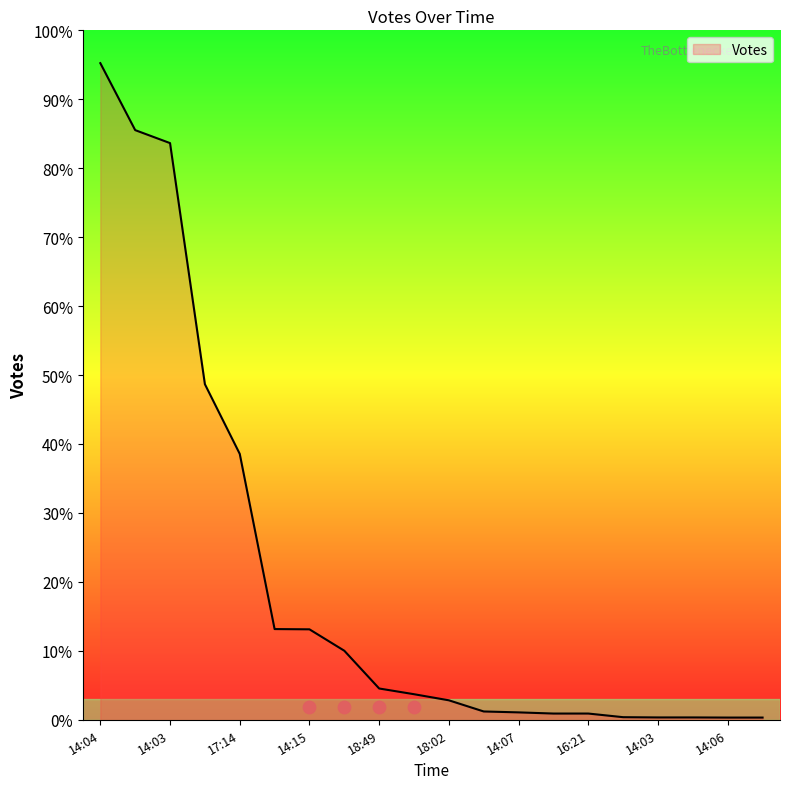

What is the ratio of the value at 18:06 to the value at 14:06?

1.0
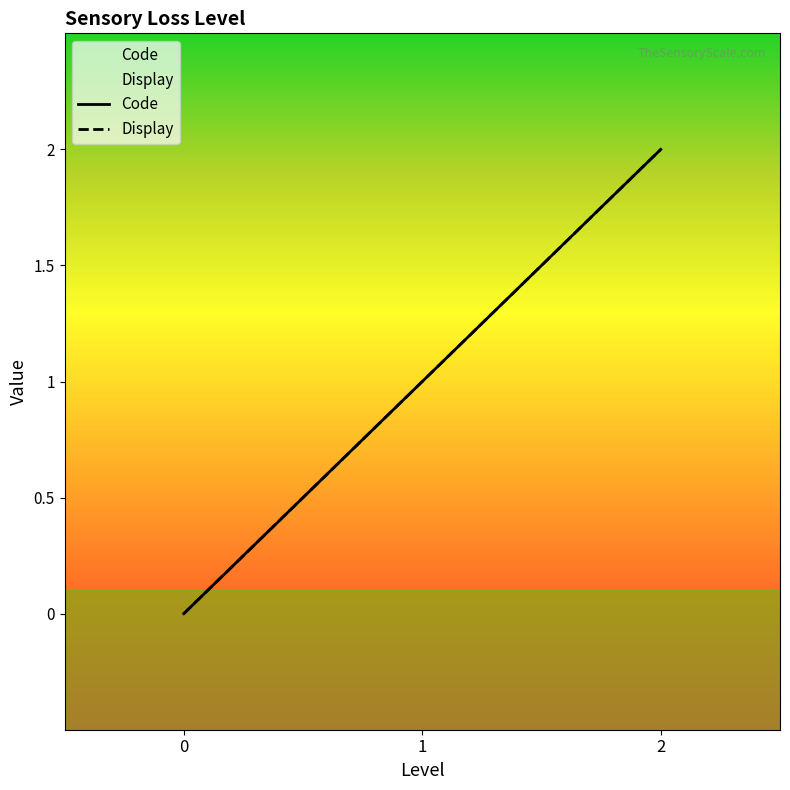

Does the chart have visible grid lines?

No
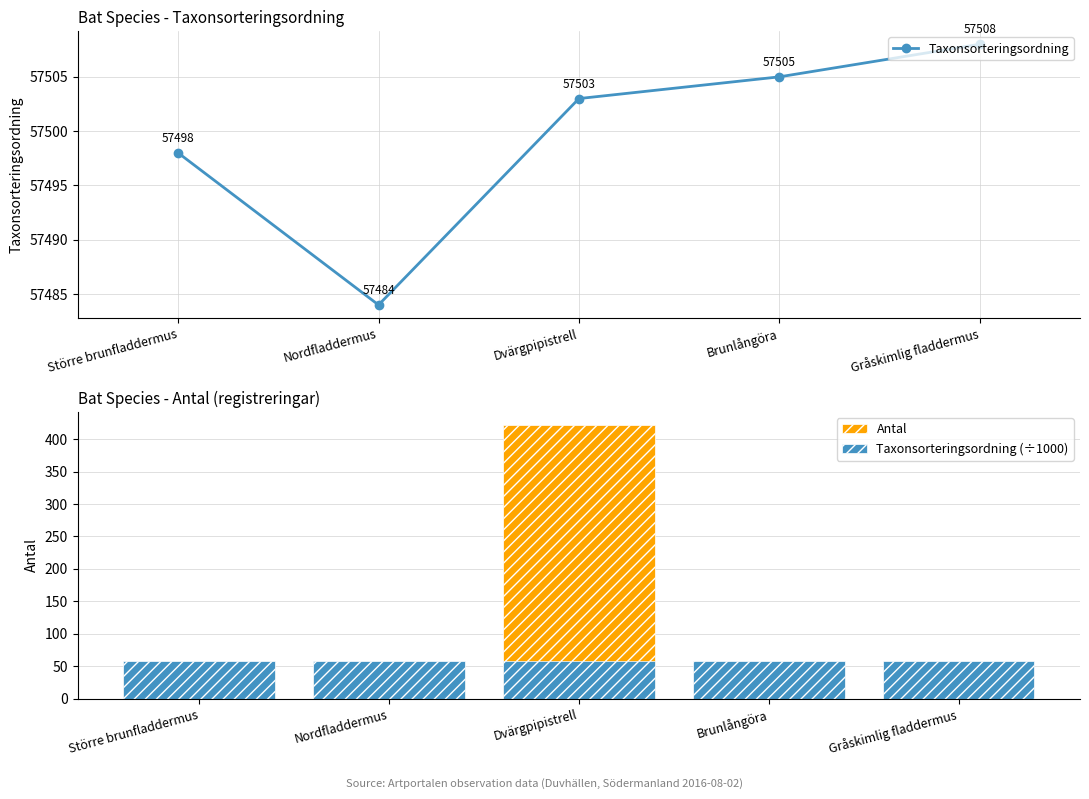

The Taxonsorteringsordning series shows 16760.9 at Gråskimlig fladdermus. True or false?

False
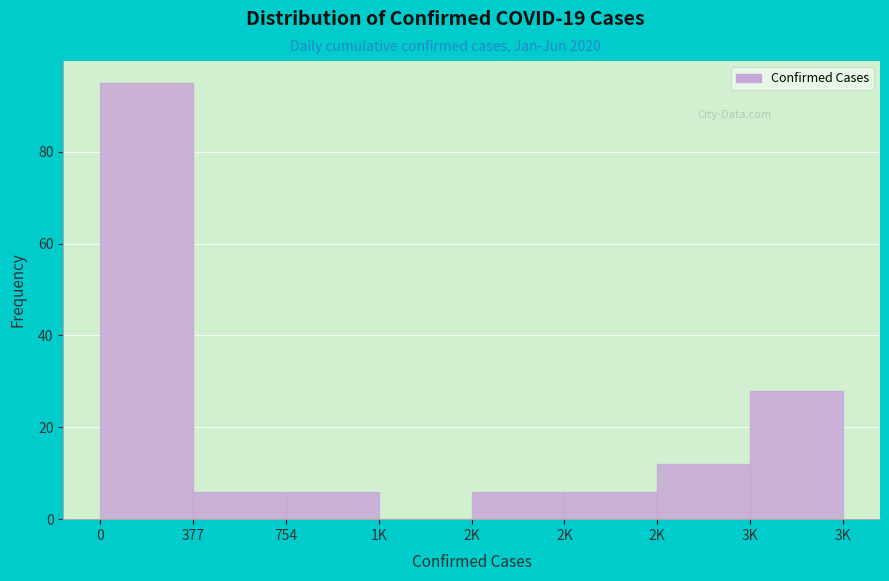

How many categories are shown in the chart?

8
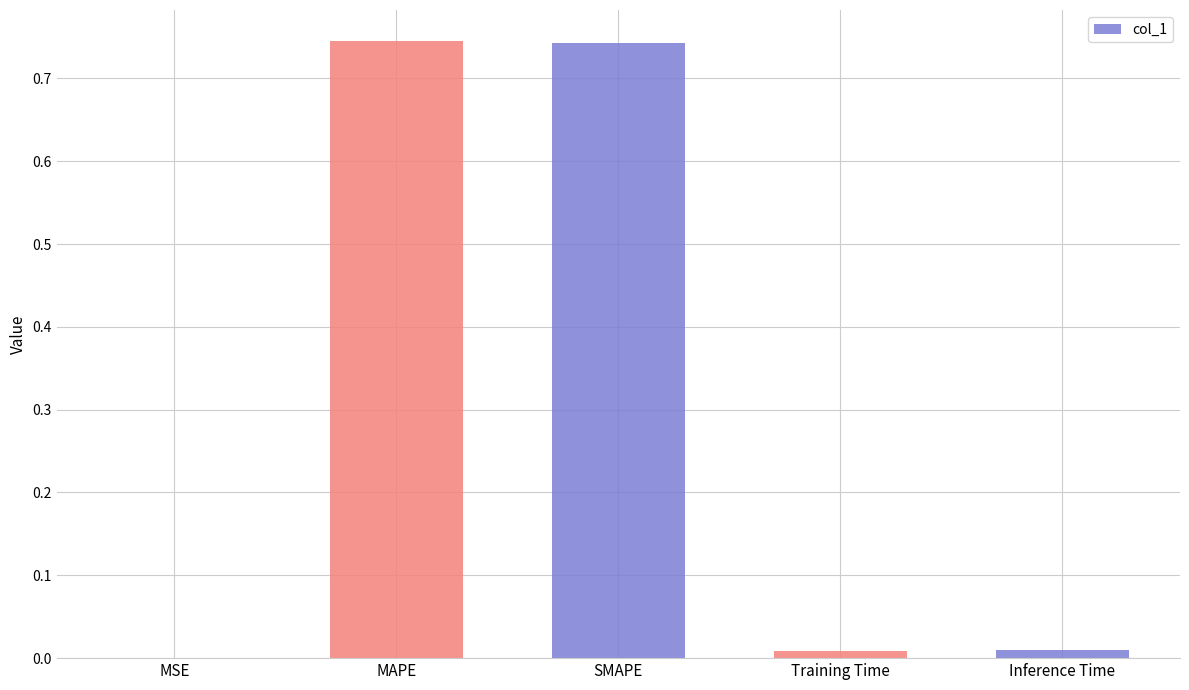

Are the bars horizontal?

No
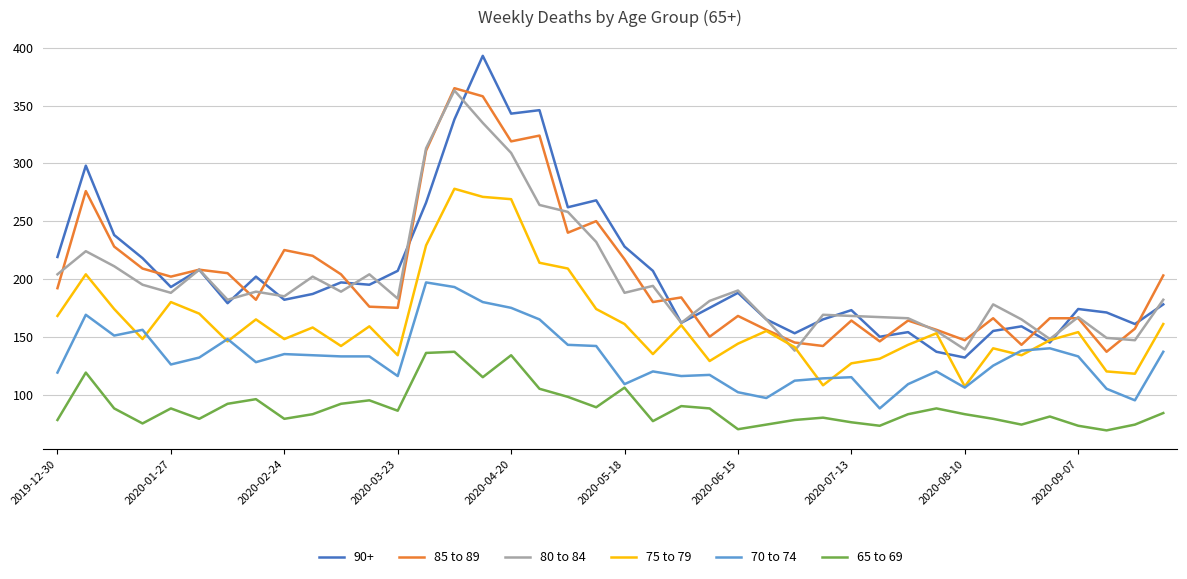

Which series has the largest range (max minus min)?

90+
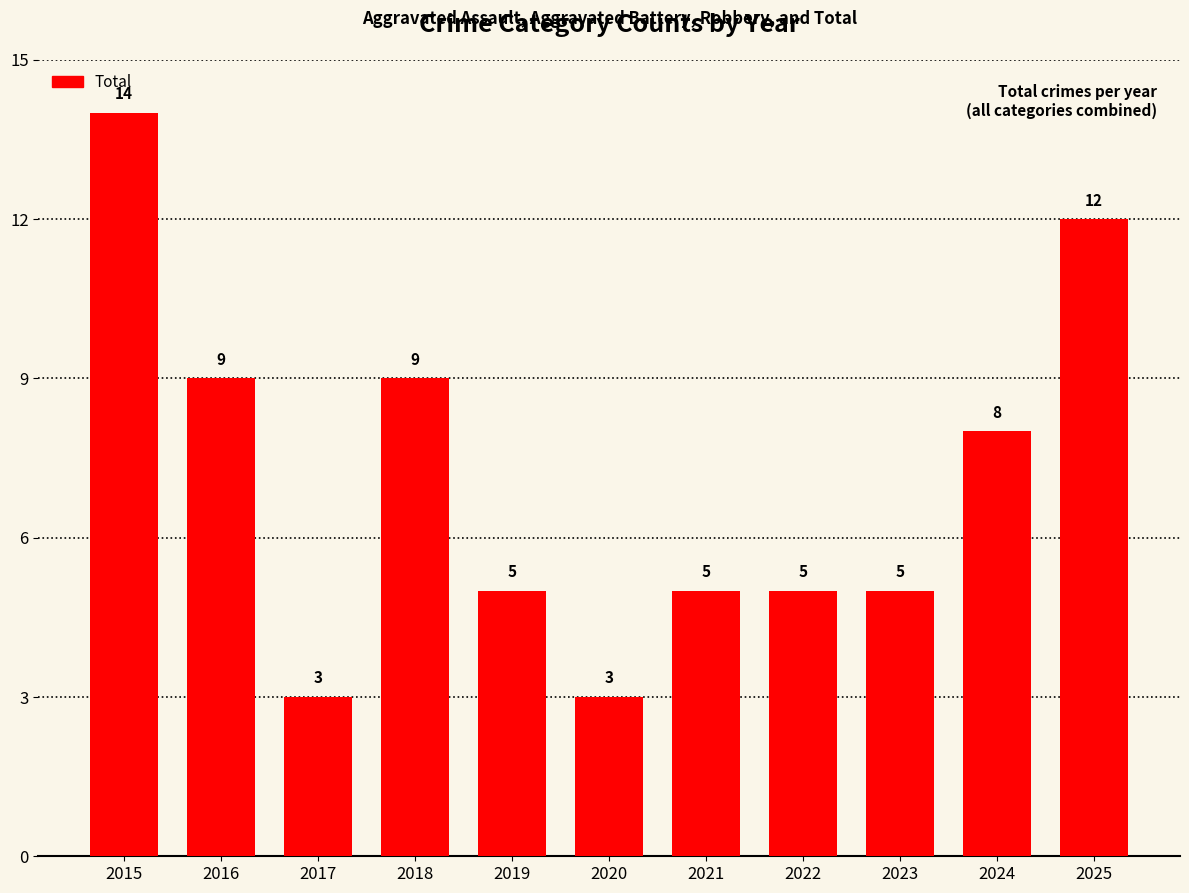

Reading left to right, extract all data points from this chart.

14	9	3	9	5	3	5	5	5	8	12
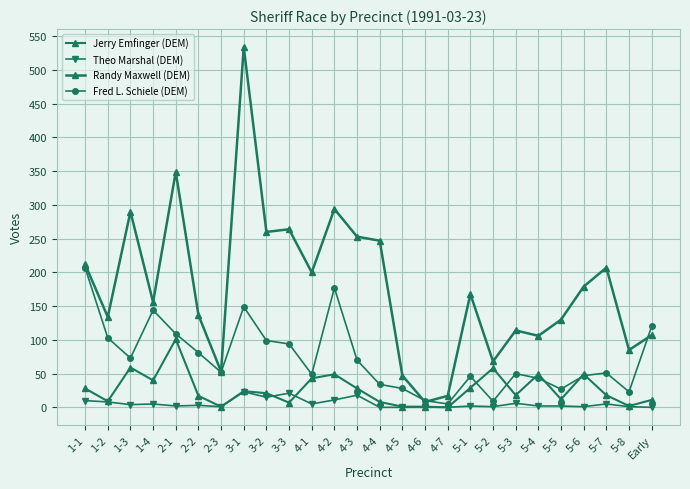

How many lines are shown in the chart?

4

■ ■ ■

과제 :: 위 목록에서 "Reading left to" 문구가 들어 있는 줄부터 목록의 마지막 줄까지(양 끝 포함)를 한 줄에 문자열 하나씩 대응하는 JSON 목록으로 정리하십시오. 빈 줄은 빼고, 그림은 답에 넣지 마십시오.

과제 답변 ::
[
  "Reading left to right, extract all data points from this chart.",
  "14\t9\t3\t9\t5\t3\t5\t5\t5\t8\t12",
  "How many lines are shown in the chart?",
  "4"
]